Of course, this would require each loci to setup a DTD type file that has
the specifications to create a document for the particular program (I talk
more about how I think this would work in point 3. below) and also an
ActionInstruction to determine what to do at that loci (ie. display a pdb
file in RasMol, align sequences from the XML document etc.).
	My mental image is that the XML document would move into a
particular locus, be converted to the DTD required for that particular
locus, and then processed according to the specifications of the program at
that locus.

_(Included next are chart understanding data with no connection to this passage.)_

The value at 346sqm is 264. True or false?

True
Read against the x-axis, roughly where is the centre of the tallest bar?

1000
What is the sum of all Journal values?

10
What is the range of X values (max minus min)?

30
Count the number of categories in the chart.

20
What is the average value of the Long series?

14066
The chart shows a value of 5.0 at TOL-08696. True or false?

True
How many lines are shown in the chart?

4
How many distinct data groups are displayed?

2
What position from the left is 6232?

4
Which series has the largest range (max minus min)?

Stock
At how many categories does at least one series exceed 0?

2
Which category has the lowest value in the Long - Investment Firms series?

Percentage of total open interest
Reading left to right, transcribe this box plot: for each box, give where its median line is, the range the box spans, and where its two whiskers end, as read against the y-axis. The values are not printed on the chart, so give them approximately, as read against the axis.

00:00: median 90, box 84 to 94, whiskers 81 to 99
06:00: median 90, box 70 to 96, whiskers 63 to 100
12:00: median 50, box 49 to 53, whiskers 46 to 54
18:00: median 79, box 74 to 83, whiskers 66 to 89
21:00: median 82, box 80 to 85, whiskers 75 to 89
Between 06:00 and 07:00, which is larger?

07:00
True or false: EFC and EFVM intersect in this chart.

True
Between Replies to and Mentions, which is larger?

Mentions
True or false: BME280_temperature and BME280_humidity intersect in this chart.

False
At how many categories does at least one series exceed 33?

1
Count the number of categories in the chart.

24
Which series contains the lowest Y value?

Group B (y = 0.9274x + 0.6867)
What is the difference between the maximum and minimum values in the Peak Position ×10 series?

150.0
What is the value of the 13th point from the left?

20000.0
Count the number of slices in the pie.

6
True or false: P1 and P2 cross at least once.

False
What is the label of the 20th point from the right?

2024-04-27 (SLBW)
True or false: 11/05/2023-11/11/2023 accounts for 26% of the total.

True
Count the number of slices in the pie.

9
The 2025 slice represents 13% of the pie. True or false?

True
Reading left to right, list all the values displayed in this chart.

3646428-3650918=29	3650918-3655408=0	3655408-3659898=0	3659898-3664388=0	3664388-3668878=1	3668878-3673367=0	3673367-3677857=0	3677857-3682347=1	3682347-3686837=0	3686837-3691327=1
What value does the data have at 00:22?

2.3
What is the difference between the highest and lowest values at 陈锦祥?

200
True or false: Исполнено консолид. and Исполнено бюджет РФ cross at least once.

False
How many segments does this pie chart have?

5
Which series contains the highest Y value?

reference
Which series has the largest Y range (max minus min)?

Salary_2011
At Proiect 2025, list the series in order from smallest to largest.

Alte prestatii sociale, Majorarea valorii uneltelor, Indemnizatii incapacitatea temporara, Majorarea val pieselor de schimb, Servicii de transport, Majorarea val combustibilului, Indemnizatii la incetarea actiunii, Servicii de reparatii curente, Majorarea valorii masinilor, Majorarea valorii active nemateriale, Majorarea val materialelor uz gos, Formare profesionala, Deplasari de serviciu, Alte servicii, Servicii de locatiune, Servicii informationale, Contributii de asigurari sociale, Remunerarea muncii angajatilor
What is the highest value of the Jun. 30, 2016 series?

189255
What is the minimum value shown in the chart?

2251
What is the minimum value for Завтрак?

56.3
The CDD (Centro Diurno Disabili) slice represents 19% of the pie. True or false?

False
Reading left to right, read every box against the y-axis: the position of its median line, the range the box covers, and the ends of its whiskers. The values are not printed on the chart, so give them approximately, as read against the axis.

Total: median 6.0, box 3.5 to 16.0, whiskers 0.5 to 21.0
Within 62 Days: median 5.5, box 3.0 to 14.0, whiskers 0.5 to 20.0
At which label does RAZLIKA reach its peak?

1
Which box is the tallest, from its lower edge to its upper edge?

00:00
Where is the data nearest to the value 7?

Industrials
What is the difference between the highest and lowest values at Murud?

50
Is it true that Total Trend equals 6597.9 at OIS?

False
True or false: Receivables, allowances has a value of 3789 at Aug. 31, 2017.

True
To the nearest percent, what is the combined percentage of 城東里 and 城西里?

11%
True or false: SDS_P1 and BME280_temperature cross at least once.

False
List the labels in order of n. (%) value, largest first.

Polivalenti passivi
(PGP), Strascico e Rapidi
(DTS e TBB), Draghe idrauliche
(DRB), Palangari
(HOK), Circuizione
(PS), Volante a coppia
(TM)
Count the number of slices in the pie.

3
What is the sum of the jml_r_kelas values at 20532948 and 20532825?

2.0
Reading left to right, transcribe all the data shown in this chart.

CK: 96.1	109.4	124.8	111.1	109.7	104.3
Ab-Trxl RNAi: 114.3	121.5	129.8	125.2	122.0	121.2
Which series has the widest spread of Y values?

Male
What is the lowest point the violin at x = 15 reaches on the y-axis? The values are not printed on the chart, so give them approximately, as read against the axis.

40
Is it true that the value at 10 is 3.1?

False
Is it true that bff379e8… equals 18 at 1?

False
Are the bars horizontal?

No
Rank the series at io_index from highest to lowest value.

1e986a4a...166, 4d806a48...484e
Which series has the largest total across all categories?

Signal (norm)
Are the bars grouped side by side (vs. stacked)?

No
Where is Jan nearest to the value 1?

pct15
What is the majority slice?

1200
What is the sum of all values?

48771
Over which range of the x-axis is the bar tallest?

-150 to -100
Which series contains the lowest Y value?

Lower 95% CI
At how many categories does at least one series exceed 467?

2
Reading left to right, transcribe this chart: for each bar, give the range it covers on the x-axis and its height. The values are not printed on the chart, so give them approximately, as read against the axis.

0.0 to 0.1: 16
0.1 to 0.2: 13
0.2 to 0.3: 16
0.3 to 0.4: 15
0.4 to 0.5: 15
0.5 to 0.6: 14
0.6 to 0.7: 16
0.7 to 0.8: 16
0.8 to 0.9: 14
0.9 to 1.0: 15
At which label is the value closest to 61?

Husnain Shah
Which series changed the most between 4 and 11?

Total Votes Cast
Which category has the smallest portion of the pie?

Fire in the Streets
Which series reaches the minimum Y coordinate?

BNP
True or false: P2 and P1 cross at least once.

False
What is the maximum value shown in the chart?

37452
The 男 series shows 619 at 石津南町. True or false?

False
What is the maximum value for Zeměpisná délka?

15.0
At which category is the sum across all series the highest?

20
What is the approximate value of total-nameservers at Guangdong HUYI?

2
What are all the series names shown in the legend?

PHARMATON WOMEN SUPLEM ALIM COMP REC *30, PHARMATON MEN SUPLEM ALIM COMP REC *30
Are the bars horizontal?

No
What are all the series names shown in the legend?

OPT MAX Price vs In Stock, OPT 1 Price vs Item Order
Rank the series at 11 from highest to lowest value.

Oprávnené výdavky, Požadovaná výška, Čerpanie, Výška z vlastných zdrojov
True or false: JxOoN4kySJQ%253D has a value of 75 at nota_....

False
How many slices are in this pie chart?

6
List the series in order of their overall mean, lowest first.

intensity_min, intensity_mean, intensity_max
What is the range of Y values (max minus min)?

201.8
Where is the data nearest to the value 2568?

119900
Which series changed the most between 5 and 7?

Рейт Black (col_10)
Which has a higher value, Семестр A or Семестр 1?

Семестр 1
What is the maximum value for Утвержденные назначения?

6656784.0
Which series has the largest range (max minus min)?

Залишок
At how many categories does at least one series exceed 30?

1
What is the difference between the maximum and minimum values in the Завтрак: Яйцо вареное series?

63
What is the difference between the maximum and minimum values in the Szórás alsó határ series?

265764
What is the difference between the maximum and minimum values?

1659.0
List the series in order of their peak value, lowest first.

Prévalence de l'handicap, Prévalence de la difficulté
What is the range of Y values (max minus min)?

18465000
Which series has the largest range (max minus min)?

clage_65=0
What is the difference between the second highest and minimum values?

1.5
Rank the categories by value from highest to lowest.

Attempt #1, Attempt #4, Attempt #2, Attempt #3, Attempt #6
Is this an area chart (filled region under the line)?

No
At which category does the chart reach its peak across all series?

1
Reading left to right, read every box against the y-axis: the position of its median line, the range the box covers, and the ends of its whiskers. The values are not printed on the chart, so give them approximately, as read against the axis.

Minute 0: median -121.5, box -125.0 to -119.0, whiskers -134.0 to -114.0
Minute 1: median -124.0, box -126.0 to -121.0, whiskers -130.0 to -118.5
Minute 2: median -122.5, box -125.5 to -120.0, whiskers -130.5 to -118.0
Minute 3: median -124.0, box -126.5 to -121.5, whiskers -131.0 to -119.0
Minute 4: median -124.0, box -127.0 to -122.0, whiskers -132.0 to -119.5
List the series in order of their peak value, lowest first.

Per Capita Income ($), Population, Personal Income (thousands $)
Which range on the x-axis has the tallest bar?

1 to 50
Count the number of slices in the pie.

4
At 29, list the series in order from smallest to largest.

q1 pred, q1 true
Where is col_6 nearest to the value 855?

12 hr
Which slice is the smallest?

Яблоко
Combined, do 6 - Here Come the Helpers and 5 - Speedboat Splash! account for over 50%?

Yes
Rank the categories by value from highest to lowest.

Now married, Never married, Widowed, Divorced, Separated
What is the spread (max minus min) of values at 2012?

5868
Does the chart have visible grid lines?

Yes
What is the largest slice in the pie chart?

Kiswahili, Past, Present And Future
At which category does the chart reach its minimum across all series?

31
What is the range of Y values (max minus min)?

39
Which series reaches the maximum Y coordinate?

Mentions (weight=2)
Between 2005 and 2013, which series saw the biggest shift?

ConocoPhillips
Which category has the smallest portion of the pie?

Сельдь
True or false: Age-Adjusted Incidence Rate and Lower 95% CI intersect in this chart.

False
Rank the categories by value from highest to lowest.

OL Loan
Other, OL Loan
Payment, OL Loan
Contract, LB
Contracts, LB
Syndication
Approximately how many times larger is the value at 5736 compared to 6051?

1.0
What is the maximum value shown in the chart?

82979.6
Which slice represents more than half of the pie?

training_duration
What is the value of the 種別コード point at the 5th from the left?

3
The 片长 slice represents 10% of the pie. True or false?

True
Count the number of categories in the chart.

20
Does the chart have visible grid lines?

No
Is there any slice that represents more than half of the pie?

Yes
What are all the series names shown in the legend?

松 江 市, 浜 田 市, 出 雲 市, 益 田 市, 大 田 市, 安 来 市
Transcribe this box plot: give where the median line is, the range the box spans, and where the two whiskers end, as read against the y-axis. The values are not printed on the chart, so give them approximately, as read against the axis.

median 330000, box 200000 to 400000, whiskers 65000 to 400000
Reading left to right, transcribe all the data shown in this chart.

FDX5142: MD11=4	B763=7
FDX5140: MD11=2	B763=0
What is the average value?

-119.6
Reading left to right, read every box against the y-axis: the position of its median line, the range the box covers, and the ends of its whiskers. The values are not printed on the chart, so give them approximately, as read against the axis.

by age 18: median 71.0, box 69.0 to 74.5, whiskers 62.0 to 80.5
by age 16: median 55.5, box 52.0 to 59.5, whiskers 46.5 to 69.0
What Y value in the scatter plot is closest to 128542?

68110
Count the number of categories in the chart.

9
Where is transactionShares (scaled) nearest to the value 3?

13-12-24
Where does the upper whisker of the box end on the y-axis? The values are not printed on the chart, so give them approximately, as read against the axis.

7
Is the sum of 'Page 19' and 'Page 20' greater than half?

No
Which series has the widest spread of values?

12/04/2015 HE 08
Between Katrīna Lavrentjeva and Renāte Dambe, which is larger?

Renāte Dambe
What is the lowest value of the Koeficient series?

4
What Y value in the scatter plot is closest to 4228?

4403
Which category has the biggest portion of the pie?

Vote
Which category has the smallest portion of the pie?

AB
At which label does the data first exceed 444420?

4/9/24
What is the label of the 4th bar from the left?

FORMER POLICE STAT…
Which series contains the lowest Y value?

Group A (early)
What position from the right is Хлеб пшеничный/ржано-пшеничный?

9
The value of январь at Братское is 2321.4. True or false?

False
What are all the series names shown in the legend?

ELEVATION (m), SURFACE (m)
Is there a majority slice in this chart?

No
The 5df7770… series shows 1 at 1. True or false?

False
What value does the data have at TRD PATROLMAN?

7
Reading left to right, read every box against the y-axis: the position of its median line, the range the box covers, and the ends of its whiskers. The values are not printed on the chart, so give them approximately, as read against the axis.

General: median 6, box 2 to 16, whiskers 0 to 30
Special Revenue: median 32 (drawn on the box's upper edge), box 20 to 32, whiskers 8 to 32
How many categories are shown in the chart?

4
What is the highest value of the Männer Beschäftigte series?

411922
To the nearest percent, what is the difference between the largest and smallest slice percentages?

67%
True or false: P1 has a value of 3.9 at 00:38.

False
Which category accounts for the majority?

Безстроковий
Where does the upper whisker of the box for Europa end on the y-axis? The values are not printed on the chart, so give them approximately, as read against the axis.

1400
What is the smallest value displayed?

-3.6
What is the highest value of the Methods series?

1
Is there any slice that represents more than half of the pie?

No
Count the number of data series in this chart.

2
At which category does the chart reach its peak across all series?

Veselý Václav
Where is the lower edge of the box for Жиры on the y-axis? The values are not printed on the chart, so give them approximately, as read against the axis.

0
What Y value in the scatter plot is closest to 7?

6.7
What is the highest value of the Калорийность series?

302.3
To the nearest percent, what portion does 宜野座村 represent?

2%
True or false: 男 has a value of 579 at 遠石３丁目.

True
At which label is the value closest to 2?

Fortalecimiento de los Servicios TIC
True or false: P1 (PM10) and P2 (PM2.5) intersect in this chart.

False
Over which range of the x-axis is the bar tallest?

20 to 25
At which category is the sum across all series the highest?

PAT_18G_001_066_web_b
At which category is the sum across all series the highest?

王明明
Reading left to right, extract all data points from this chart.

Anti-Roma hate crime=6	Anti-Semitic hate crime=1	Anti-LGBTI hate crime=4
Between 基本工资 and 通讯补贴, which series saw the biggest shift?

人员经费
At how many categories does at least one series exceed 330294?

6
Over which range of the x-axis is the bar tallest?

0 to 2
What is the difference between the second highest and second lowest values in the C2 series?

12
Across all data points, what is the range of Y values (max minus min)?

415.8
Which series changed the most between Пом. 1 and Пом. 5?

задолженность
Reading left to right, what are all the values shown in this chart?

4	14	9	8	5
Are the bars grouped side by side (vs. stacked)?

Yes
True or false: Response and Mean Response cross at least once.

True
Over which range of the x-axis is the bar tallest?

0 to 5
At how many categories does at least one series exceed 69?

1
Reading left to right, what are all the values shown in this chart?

I imagine the setup of the DTD and action instructions would be
part of the plug-in process for each program that needs to read a document
into or get info from the workflow diagram.

3. Internal XML warehouse: My thoughts on this on pretty directly based off
the WHAX paper. Here is kind of what I imagine happening with a document
that comes into Loci. First the document will be converted into XML format
based on the DTD of the locus (ie. the type of data in the document). This
XML document will then be put into an XML database (Note: This is kind of
what I was thinking before--have a database to store info instead of a
specific internal format.) Then, as you progress through the work-flow
diagram, each loci will create an XML warehouse from the XML database based
on the DTD requirements of the particular loci. So what I am thinking is
that we can use the WHAX system to maintain an XML document that has all of
the info needed for a particular locus. For instance, if we come to a
processor that requires sequences in the database in FASTA format, we can
pull out the sequences and other required info from the database and update
the XML warehouse to have this info. So we would maintain a view of the
data available in the database and update it for the needs of a locus.
Okay, I should stop talking about this point before I get any more
confusing!

More ranting
----------------------

Basically, I am proposing a plan whereby we eliminate a specific internal
storage format and essentially put everything into a database. Of course,
this type of plan "requires" a database, and here I was thinking that we
could use dbXML (http://www.dbXML.org), mentioned by Jeff in the archives.
The database is under a BSD-style license (which I think is compatible with
the LGPL) and although it still doesn't "do" anything yet, it is under
current development (most recent tarball = November 27th) and we could try
and coordinate development with Tom Bradford, the developer there. He is
developing it in C++ with a CORBA interface (he is using ORBacus as his
ORB), so ultimately the database could also be pluggable (you could use any
XML storage database), which fits in well with the Loci schema.
The reason that I think this kind of plan is better than an internal format
is that it gives us a lot of flexibility to input any kind of information,
as Jennifer was talking about. For instance, say we had a program to plug
in that uses specific animal descriptors to build an evolutionary tree. So
you might have data for an anteater in the input file like:

<Claws> Sharp and Pointy </Claws>
<Nose> Long </Nose>
<Tounge> Really Long </Tounge>

(Okay, so I don't know anything about anteaters! Sorry!). With an internal
data format, we could have to define a new DTD to include these three
elements but with a database format, I don't think this would be necessary.

Okay, well basically this is what has been on my mind for the past couple
of days and hopefully I've managed to scrape it together in a
semi-organized fashion. I would be really interested to hear everyone's
comments about the ideas to see if they are along the lines of other
peoples' thinking or just really crazy. Also, thank you very much if you
read this through all of the way to the end!

Brad

.